In some cases, ordinary income can be taxed at nearly twice the rate of capital gains. This difference is how Warren Buffett is able to explain that his secretary pays a higher tax rate than he does.

Most economists and pols consider raising the capital gains tax much higher a bad idea, but that doesn't mean Clinton wouldn't attempt to reclassify hedge fund income from investment gains to ordinary income. That approach is at least plausible and could nearly double the tax rate hedge funds pay.

Huge dollars are at stake
Consider a hedge fund that currently pays a tax rate of 20%. (Many hedge funds are structured as partnerships, meaning the business's tax liability is passed through to the individual partners. We'll ignore that here just for simplification -- it's more or less six of one, half a dozen of the other at the end of the day.) Taxes are calculated based on the company's net income. So if our hypothetical firm earned $100 million profit before taxes, today it would pay $20 million in taxes for an after-tax return of $80 million.

If Clinton were to successfully change the tax treatment of hedge fund profits from capital gains to ordinary income, our firm could now be taxed at upwards of 39.6%!

The math works out that the $80 million profit under the current system would be cut by 24.5% to $60.4 million. That's still a huge sum by most any standard, but at the largest hedge funds it could cut billions from annual profits.

Should everyday investors be concerned?
You may be asking how these potential changes could impact your own tax returns. Most likely, they won't, but it's still a reasonable concern.

First, Clinton makes it abundantly clear that she is targeting the ultra wealthy and the upper echelon of the financial world. So unless you're a hedge fund manager yourself, you can sleep easy.

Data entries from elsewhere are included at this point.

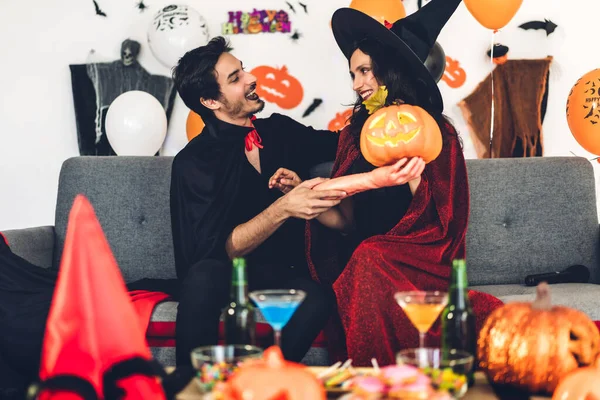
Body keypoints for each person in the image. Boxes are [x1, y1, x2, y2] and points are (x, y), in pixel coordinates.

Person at [271, 0, 504, 366]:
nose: (358, 83)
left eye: (365, 70)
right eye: (353, 74)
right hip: (367, 259)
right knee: (364, 256)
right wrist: (305, 197)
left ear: (390, 69)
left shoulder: (435, 130)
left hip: (420, 261)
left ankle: (385, 373)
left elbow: (442, 225)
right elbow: (347, 221)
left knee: (369, 257)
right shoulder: (353, 135)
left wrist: (413, 176)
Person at [169, 36, 343, 366]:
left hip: (283, 272)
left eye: (243, 70)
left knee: (320, 298)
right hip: (222, 275)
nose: (251, 78)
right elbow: (218, 251)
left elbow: (343, 146)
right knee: (202, 277)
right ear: (210, 101)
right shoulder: (193, 163)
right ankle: (191, 383)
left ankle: (259, 378)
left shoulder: (279, 130)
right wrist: (283, 207)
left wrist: (390, 113)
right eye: (235, 79)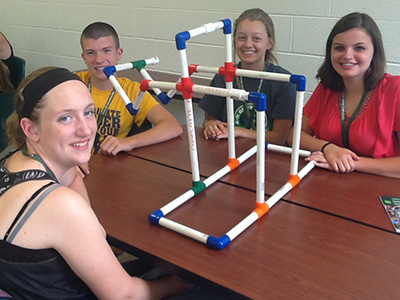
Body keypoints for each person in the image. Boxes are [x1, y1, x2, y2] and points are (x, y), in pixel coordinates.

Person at [0, 67, 191, 299]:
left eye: (89, 113)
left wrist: (71, 162)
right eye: (66, 117)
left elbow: (95, 235)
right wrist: (179, 285)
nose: (86, 129)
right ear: (30, 129)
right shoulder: (58, 203)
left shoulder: (10, 162)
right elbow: (124, 296)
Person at [289, 12, 400, 179]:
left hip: (378, 189)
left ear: (374, 52)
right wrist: (328, 148)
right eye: (339, 47)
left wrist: (349, 163)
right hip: (330, 184)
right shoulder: (327, 88)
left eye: (359, 48)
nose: (347, 55)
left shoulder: (395, 89)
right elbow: (294, 135)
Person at [77, 22, 183, 157]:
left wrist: (129, 142)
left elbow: (172, 126)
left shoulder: (132, 91)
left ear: (119, 53)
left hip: (106, 165)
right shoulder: (72, 83)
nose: (99, 60)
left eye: (106, 51)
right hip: (72, 165)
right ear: (84, 57)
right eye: (91, 53)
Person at [198, 8, 296, 145]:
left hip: (269, 157)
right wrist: (211, 125)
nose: (248, 44)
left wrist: (238, 131)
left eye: (256, 38)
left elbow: (279, 138)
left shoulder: (283, 81)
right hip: (228, 152)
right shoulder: (223, 77)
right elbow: (209, 120)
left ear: (269, 43)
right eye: (242, 38)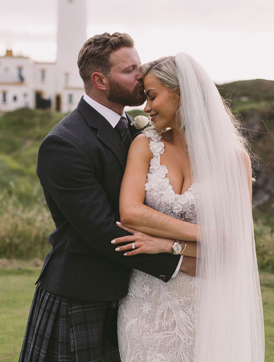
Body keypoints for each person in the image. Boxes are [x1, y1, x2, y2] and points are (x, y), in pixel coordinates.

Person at [18, 33, 196, 362]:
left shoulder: (138, 129)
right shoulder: (64, 144)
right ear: (100, 80)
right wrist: (182, 261)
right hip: (80, 293)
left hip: (130, 294)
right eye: (129, 71)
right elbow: (102, 229)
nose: (140, 77)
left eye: (139, 67)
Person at [112, 54, 265, 361]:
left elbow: (233, 248)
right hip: (145, 305)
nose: (146, 108)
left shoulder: (234, 161)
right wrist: (209, 235)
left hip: (206, 306)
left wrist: (169, 245)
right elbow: (130, 213)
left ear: (181, 93)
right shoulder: (144, 146)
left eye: (152, 96)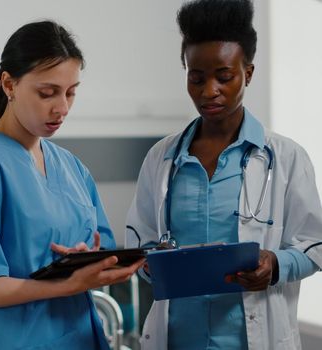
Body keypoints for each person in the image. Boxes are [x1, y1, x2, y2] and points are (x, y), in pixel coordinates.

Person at [125, 1, 322, 349]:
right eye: (196, 77)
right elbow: (139, 244)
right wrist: (152, 263)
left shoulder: (288, 157)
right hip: (177, 339)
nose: (208, 91)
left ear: (248, 72)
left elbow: (314, 246)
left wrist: (275, 264)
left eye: (224, 77)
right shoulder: (161, 159)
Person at [0, 20, 145, 350]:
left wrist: (90, 258)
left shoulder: (71, 168)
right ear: (9, 84)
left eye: (71, 92)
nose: (61, 107)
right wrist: (67, 284)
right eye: (47, 93)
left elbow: (103, 250)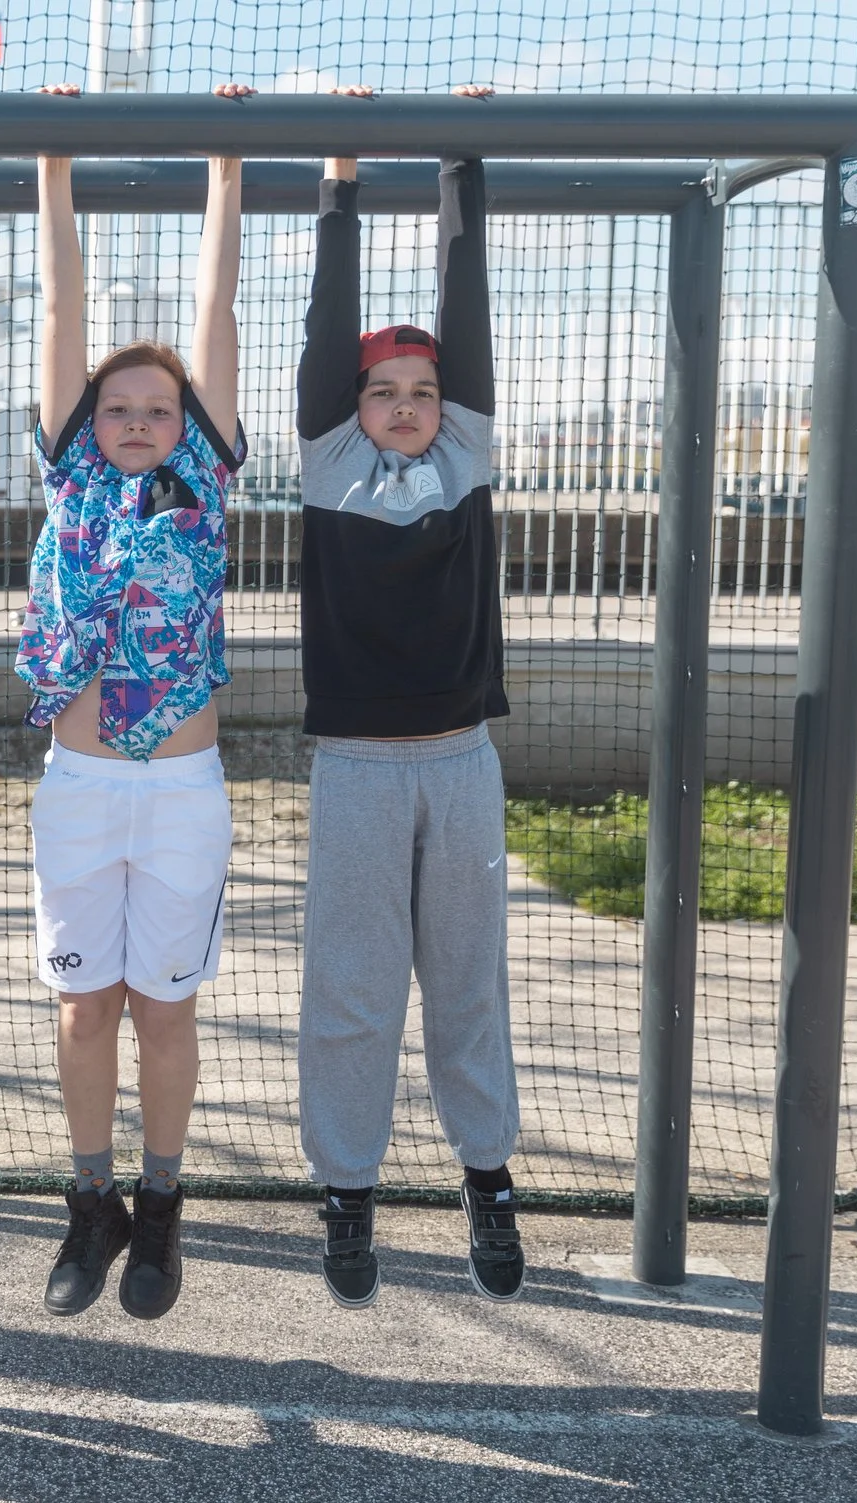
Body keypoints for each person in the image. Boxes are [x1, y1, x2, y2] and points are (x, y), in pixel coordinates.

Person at [17, 82, 253, 1321]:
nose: (138, 422)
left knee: (164, 1008)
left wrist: (227, 166)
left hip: (179, 791)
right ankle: (90, 1201)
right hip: (79, 784)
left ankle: (162, 1208)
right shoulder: (69, 468)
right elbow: (63, 302)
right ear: (87, 420)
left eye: (159, 410)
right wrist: (53, 163)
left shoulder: (203, 481)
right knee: (81, 1007)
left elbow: (213, 312)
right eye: (119, 407)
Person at [294, 85, 525, 1309]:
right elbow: (334, 332)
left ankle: (486, 1175)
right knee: (351, 986)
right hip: (360, 772)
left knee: (466, 977)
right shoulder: (329, 466)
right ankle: (347, 1192)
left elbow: (465, 311)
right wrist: (338, 177)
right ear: (351, 405)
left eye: (420, 395)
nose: (401, 409)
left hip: (459, 761)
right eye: (382, 392)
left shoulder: (464, 464)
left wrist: (460, 165)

Reforms would most likely seek to close loopholes in the current tax structure that only sophisticated hedge funds and private equity firms take advantage of, like the treatment of carried interest in these complicated corporate structures.

Second, the structure of the capital gains tax is one of the most powerful tools the government has to encourage the populous to save and invest. If you buy and hold your investments, you don't pay a dime in taxes until you sell. And then, if you hold the investment for at least one year, the tax you pay on any gains is just 20%, well below the ordinary income rates discussed above.

And to be clear, encouraging American's to save and invest is a priority for politicians on both sides of the aisle.

So while capital gains are a very important issue for everyday investors like you and me, the reality is that these reforms are targeting the biggest players with the most advantages. Your capital gains will most likely stay out of the cross hairs.

There is still a long campaign ahead for Clinton and all the other 2016 hopefuls, and even after the votes are counted there will certainly be many tough political fights to enact any significant tax reform.

But for hedge funds today, it seems safe to assume that Hillary Clinton's early posturing in the race has probably gotten their attention.